• **Requirement**: Rewrite the lines from the line containing "nyáron egyforma erejű, soha be nem fagy." through the line containing "számmal láttak el" as a Markdown table with the columns Row and Line. Number each row and skip any blank lines.
** Dataset follows **
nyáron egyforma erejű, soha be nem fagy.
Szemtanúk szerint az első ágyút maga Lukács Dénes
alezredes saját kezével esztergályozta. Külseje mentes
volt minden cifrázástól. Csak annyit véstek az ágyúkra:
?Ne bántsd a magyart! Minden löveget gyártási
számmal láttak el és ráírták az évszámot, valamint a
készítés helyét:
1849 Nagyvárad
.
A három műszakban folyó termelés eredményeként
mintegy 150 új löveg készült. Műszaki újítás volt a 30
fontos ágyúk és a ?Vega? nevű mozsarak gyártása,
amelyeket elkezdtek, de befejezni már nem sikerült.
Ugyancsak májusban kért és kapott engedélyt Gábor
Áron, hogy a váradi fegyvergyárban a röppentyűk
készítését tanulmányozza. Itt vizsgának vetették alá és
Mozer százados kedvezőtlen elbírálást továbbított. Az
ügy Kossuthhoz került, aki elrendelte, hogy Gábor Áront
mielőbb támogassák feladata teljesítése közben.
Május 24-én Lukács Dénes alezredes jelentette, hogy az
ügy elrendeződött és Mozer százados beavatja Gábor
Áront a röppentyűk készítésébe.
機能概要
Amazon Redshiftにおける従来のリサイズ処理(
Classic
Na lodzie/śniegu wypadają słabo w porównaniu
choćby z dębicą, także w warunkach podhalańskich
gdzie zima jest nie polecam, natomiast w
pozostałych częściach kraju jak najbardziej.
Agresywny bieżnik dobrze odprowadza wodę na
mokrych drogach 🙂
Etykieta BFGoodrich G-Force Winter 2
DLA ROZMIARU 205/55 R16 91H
** End of Dataset **
** Dataset follows **
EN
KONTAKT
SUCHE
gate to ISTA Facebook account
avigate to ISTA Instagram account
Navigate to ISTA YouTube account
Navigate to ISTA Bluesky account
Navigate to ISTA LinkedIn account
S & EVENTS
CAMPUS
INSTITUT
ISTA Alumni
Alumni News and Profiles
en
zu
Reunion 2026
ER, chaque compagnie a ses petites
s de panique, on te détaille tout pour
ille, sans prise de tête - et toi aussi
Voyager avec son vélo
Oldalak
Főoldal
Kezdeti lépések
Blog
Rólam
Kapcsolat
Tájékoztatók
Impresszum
** End of Dataset **
• **Answer to this exercise**:
| Row | Line |
|---|---|
| 1 | nyáron egyforma erejű, soha be nem fagy. |
| 2 | Szemtanúk szerint az első ágyút maga Lukács Dénes |
| 3 | alezredes saját kezével esztergályozta. Külseje mentes |
| 4 | volt minden cifrázástól. Csak annyit véstek az ágyúkra: |
| 5 | ?Ne bántsd a magyart! Minden löveget gyártási |
| 6 | számmal láttak el és ráírták az évszámot, valamint a |